Apenas se pode utilizar um meio tão hostil como o mar com ferramentas tecnológicas adequadas. Tal como os noruegueses já entenderam há muitos anos, essas ferramentas, para além de serem úteis localmente, têm a enorme vantagem de terem um mercado global onde poderão ser valorizadas.
O turismo do mar ainda está pouco desenvolvido nos Açores. É necessária análise científica que dote os decisores políticos com os cenários detalhados relacionados com a utilização equilibrada do mundo marinho. Queremos crescer, mas queremos que isso seja feito com inteligência, com respeito pelas populações locais e com sustentabilidade ambiental. Há que identificar nichos e falhas e alicerçar boas utilizações. Um curso de turismo não pode ser apenas de guias turísticos, embora eles sejam cruciais. Tem de haver uma ciência do turismo obviamente relacionada com um ordenamento territorial consequente. Países como a Costa Rica pediram aos melhores cientistas mundiais que pensassem o seu território e tiveram resultados extraordinários. Hoje, a Costa Rica é um país modelo. Tudo resultou do pensamento, do planeamento, da ação e da análise ou, resumindo, do seu desenvolvimento sustentável.
Num mundo ameaçado pelas alterações climáticas, em que as zonas de interseção entre o mar e a terra são consideradas as mais sensíveis, nos Açores conjuga-se o problema com a oportunidade. Se compararmos a nossa realidade com a de outros locais (o Continente, por exemplo), as nossas ilhas são uma imensa orla costeira. Para além das zonas de arribas, temos praias (de calhau rolado e areia) e temos portos. Todas estas zonas precisam da engenharia para resolver os problemas emergentes de um clima cada vez mais castigador e, aparentemente, associado a um mar crescente. Segundo alguns modelos, o nível médio das águas dos mares subirá até dois metros em 2100 o que, com os fatores cumulativos locais, pode significar subidas de onze metros. Não é o caso dos Açores, mas, mesmo com subidas de “apenas” dois metros, imaginem o que sucederá à maioria dos portos e marinas?

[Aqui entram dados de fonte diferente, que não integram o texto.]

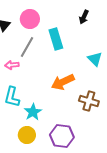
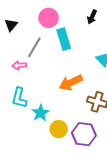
pink circle: (30, 19) -> (49, 18), moved
yellow circle: (27, 135) -> (59, 129), moved
purple hexagon: (62, 136) -> (84, 134), moved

Precisamos de ciência e precisamos dela rapidamente. Há que adaptar, melhorar e pensar bem nas novas infraestruturas.
Apesar de não ter escrito de forma hierárquica, chegamos agora à “última” ciência aplicada proposta. Num arquipélago que emprega milhares de pessoas na atividade da pesca, é fundamental ter uma ciência relacionada com a análise e avaliação dos mananciais, do potencial de pesca, da capacidade de carga e da determinação racional do esforço. É preciso utilizar os melhores modelos, estudar com os melhores cientistas e não perder a escola que já foi angariada pelo Departamento de Oceanografia e Pescas da Universidade dos Açores. Apenas nos poderemos impor como decisores dos recursos vivos se tivermos acesso à melhor informação. E apenas nos poderemos impor desta forma porque a Comissão Europeia assim o exige e também porque moralmente apenas desta forma estaremos a agir de forma responsável.
Estas são algumas linhas com “cheiro” a futuro. É um futuro no qual eu quero participar até porque o aroma de futuro sustentável, que entregará um planeta melhor aos nossos filhos, é absolutamente irresistível.

* Biólogo-marinho, atualmente a exercer as funções de diretor regional dos Assuntos do Mar dos Açores.